Many of these artists were showing off their draughting and painterly skills using the relatively new ideas of perspective with Perugino’s Christ Giving the Keys to St. Peter being a fine example. Michelangelo does not use these techniques instead using his knowledge of anatomy to create tactile human figure in three dimensions.
When one compares the naked torsos in The Disputation over Moses’ Body by Matteo da Lecce. with those of Michelangelo’s one can see his consummate understanding of the human figure.
Important to an understanding of the paingtings is the role that the Pope Julius II played in commissioning the works. He was a warrior pope and he chose his papal name not in honour of Pope Julius I but in emulation of Julius Caesar. He was one of the great pre reformation humanists seeing links between the Ancient Greeks and this can be seen in other works he commissioned by Raphael such as The School of Athens (also in the Vatican) being painted at the same time as Michelangelo was working on the Sistine ceiling
Like Julius the individuals faces portrayed are bold and dramatic and filled with energy. Compared to the figures in the lower frescoes these are strong personalities which speak of the need for militant Christians, not the softer versions of the lower frescoes.
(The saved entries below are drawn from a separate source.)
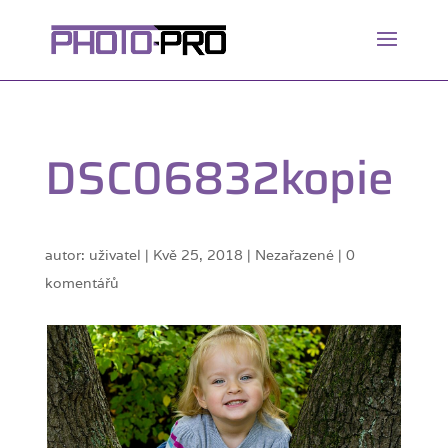
DSC06832kopie
autor:
uživatel
|
Kvě 25, 2018
| Nezařazené |
0
komentářů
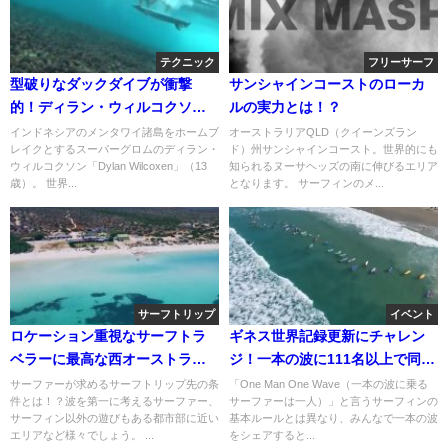
テクニック
フリーサーフ
型破りなダックダイブが衝撃
サンシャインコーストのローカ
的！ディラン・ウィルコクソン
ルの実力とは！？
のフリーサーフ動画
インドネシアのメンタワイ諸島をホームブ
オーストラリアQLD（クイーンズラン
レイクとするスーパーグロムのディラン・
ド）州サンシャインコースト。世界的にも
ウィルコクソン「Dylan Wilcoxen」（13
知られるヌーサヘッズの南に伸びるエリア
歳）。 世界...
となります。 サーフィンのメ...
サーフトリップ
イベント
ロケーション重視なサーフトラ
ギネス世界記録更新にチャレン
ベラーに最高な西オーストラリ
ジ！一本の波に111名以上で同時
アのダークハートッグ島
に乗れるのか？
サーファーが求めるサーフトリップ先の条
「One Man One Wave（一本の波に乗る
件とは！？波を第一に考えるサーファー、
サーファーは一人）」と言うサーフィンの
サーフィン以外の遊びもある都市部に近い
基本ルールとは異なり、みんなで一本の波
エリアなど様々でしょう。 ...
をシェアすると...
Michelangelo’s inventiveness can be seen in the figures he creates. He has used the faces of ordinary people. He probably used the faces of people he saw in the streets or in the church not the stereotypes normally used. These figures are men and women who walked the streets of the sixteenth century Rome.
Michelangelo’s masterpiece combines the worlds of art, religion, science, and faith in a provocative and awe-inspiring work of art.